PROBLEM TO SOLVE> Beneath this instruction is a listing; print exactly the lines in it starting at the line that contains "# Step: Run" and going through the line that contains "pyautogui.press('F5')".

TASK INPUT>
== Segment start ==

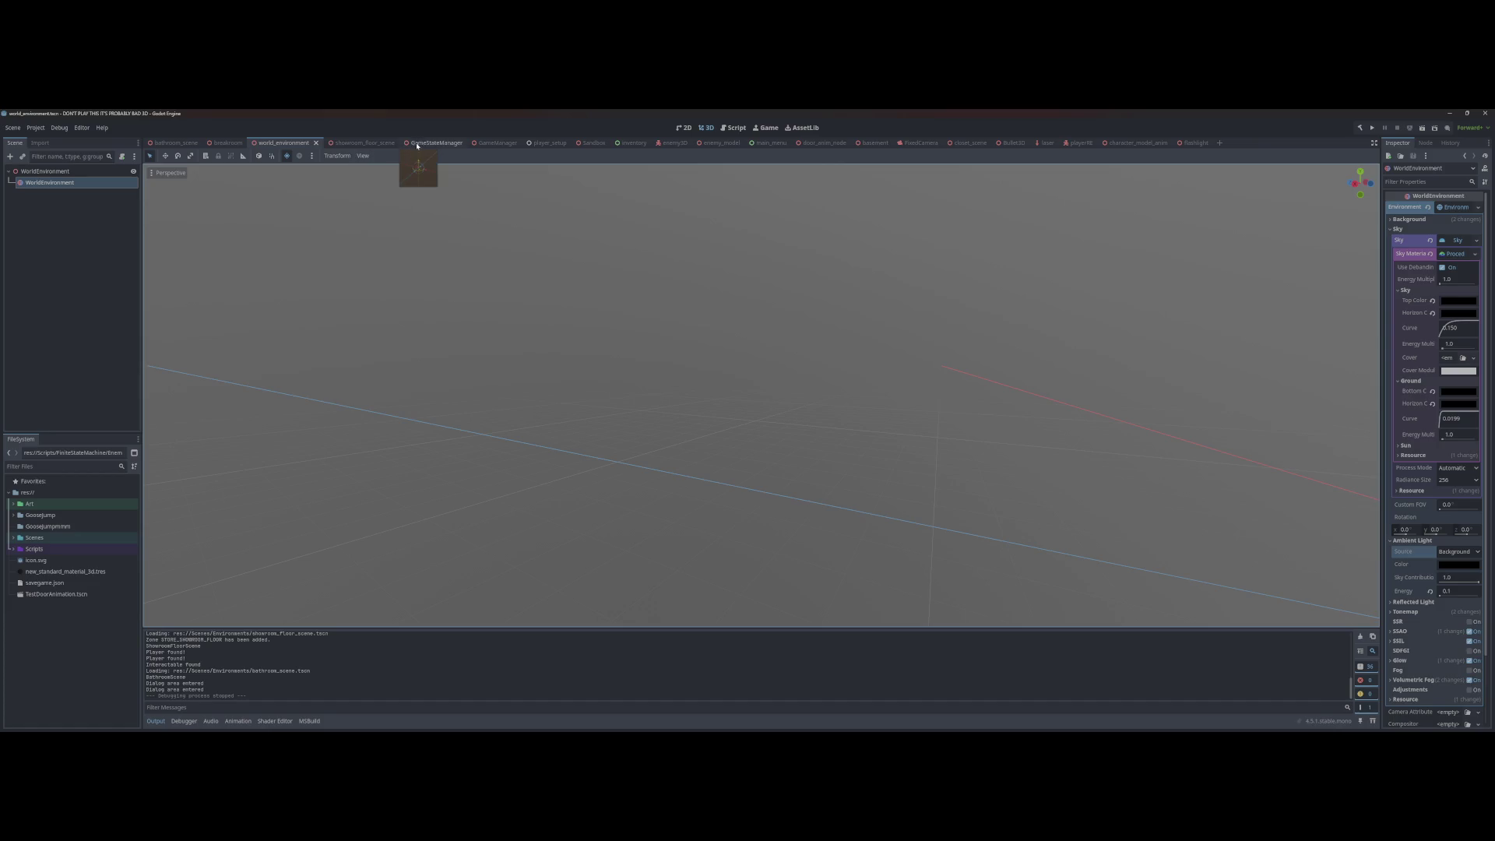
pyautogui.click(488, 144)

== Segment end ==
== Segment start ==

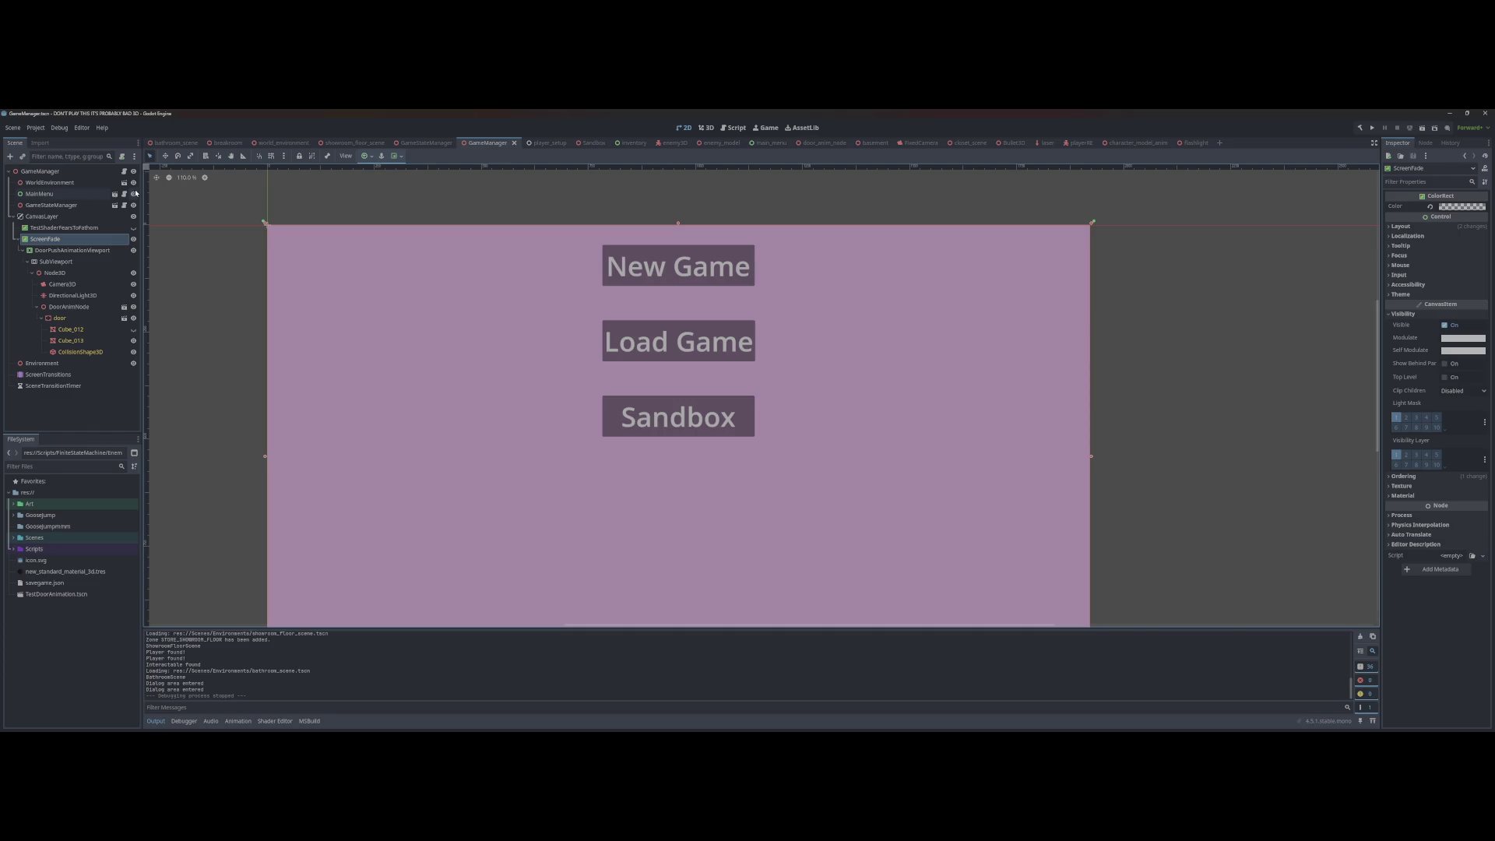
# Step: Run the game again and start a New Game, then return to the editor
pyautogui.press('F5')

== Segment end ==
== Segment start ==

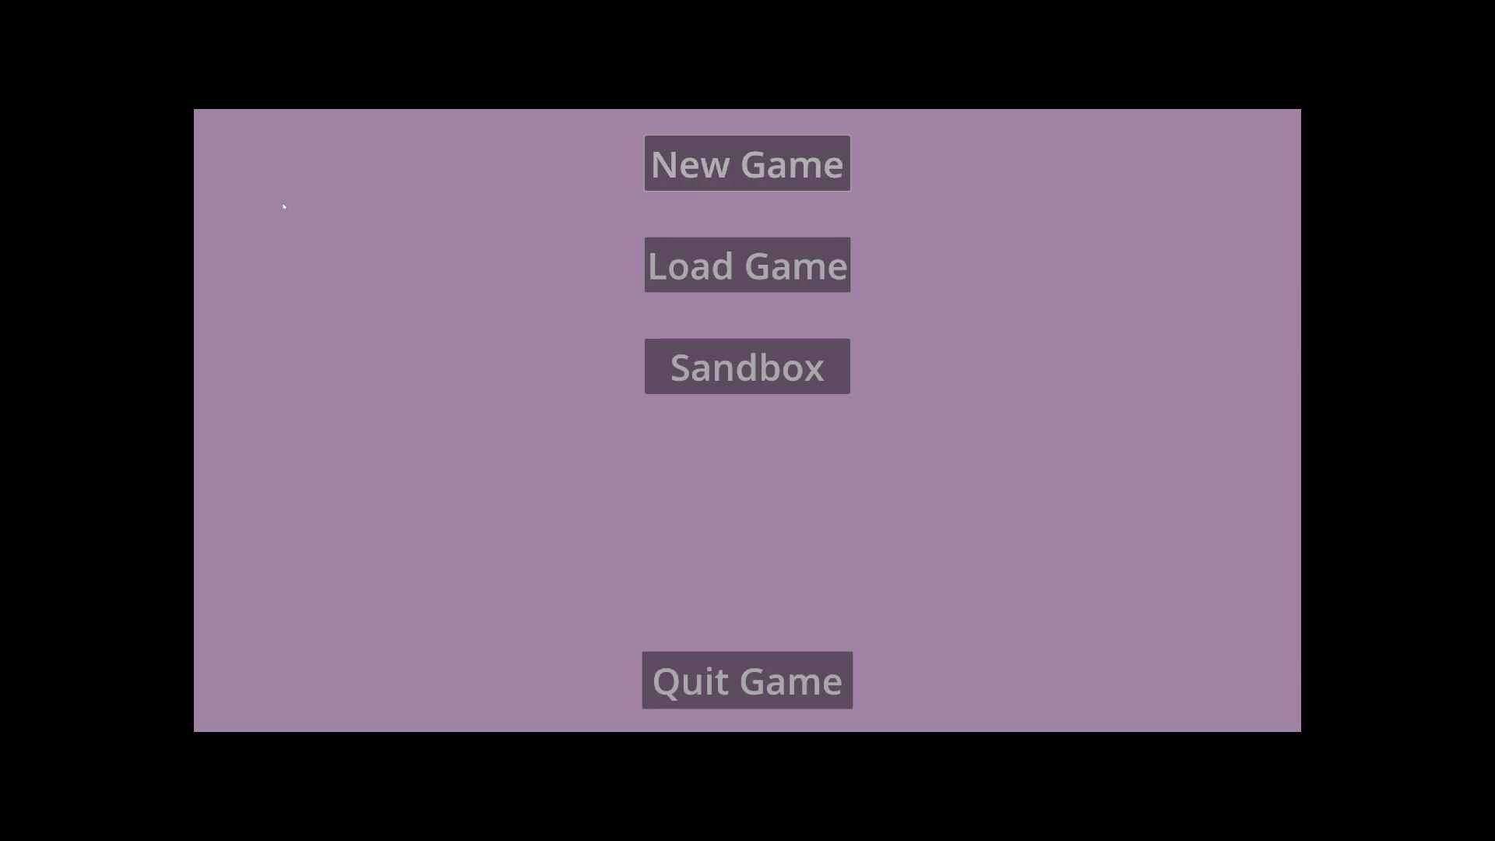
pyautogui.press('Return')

== Segment end ==

REPLY>
# Step: Run the game again and start a New Game, then return to the editor
pyautogui.press('F5')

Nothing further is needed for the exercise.